Despite the chaos rampant on this planet – enough to make
even the most manic depressed, the past thirty or so years have created
technologies extraordinaire which
have made some of the more tedious aspects of life effortless, faster than ever
imaginable and often more fun than play-dough my kind of technology. Most of
these advances have been a snap for those born with the technology gene meaning
all born after 1950s. Others, like me, have required healthy doses of courage
and interminable patience to psych them out. However, ultimately, they have been worth every bit of agita.
In the child’s play camp falls the TV remote. A miracle. A
break-through product if ever there was one. My personal favorite buttons are
“mute,” and those little arrows that change channels and “off.” Lolling in my
bed with my brain on hold, I delight in zapping the obnoxious and inane – programs
and/or commercials – and hopping from one channel to another in search of a
program geared to those above twelve. This is not as simple as it sounds. Mastering
this gadget took merely minutes to master earning its inventor accolades from
me known by all my friends as a tough sell.
Then take the VCR/DVD. Initially, neither anyone I knew over
age fifty nor I could father its operation. My kids or course worked the damned
contraptions in five minutes. Once the lack of confidence abated, I was able to
pre-record. Rah! However, this trick
eluded some friends, intelligent people all, who after years of honest effort and
endless explanations are still at a loss as to how to program now - or ever. I
really can’t blame them since the manufacturers learned they needed a better
mousetrap and thus created On Screen Programing -- much easier than reading
those incomprehensible instructions.
The self-cleaning oven is another of my favorites. Whoever
invented this had cleaned an oven a few times in his/her life with those
smelly, skin-ruining ingredients plus too much muscle scrubbing with steel
wool. So now, all one has to do is lock
the oven door, turn on the switch and wow, it cleans itself.
The electric screwdriver is anther of my pet toys. In the
olden days I often needed far more developed biceps and greater dexterity to
imbed or extricate a screw. Now I can switch from a regular head to a Philips
in about three seconds and, with a flick of my finger, I can accomplish this
chore in seconds. It’s particularly effective on screws with twenty of thirty
years of paint in those little grooves as I discovered in the vent covers in my
bathroom.
The other technological joy requiring not a moment’s thought
is the icemaker. Why hadn’t they though
of that decades ago when I ran out of ice in ninety-degree weather and had to
wait hours for the water in those trays to freeze? I’ve had an icemaker for
year and still chuckle when I hear it “laying” cubes.
Food processors, mini and maxi, are other indispensable
additions to my hi-tech arsenal.
Remember the arduous chore of chopping onions, carrots, mushrooms,
garlic, veggies, fruits, name it. History.
How did we ever live without Crazy Glue? Five seconds and
whatever you clumsily broke is repaired including your fingers stuck together. And
let’s not forget the fact that it’s heaven for broken nails.
Then there’s the copier., fax machines (nearly obsolete
today), and of course the computer. How
quickly we forget the arduous task of writing in the olden days – say the 1970s
when carbon paper and whiteout were a must. Once I conquered the irrational
terror of merely turning the computer on, I fell in love. Spell check, cut and
paste extraordinary. However, it doesn’t like passive sentences and single
dashes. But those are a snap to fix. I just tell it I’m the writer and bug off.

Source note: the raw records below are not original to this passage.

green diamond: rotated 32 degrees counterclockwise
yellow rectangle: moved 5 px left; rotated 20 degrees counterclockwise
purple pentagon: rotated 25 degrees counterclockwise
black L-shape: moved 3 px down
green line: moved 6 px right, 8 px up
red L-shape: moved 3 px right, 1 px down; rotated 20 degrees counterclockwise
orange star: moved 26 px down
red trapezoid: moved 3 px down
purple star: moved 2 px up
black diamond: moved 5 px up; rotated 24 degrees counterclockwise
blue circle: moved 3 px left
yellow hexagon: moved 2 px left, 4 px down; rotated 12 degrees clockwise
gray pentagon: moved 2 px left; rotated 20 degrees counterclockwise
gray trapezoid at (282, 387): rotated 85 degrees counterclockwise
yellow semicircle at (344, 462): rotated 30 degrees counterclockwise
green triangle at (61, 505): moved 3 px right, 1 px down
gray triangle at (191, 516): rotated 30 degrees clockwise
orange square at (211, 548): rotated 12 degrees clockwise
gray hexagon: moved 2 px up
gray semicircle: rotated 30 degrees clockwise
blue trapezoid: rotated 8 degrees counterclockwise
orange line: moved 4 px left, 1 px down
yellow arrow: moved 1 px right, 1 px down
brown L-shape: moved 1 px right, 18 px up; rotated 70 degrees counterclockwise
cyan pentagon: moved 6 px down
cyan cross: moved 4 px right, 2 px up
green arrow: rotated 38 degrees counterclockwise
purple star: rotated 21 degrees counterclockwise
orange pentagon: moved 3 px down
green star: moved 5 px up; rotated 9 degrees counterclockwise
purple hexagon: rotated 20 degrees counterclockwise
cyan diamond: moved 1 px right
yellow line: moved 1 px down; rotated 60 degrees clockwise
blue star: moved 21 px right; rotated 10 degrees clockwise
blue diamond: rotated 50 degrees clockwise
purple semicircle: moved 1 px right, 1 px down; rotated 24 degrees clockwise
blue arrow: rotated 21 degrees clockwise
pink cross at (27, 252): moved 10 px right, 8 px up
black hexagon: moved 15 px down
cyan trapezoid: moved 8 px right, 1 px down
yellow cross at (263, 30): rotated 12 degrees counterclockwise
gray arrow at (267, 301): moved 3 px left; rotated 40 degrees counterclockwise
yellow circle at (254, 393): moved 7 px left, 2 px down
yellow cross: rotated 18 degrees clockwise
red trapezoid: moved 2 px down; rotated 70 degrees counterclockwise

The modern telephone. Pure genius. No more holes for
dialing, hold buttons, programed phone numbers, conference calls, cell phone
and the one I most adore, the speaker. I never call anyone using it and I
resent being spoken to on it by others but when calling one of those numbers
answered by a mechanical voice telling me to press 1. 12. 6. ad nauseum, the
speaker is a major plus. So when you’re on hold for what seems like forever,
you can read all your junk mail, straighten up your desk, empty the dishwasher,
etc. The other day I was on hold for tech support for twenty-four minutes and
forty-two second. Obviously, I put a clock on
it.
There seem to be new gadgets daily that simply do not
interest me. After all, I wasn’t born with the computer gene and my brain will
hold only so much. It’s already filled.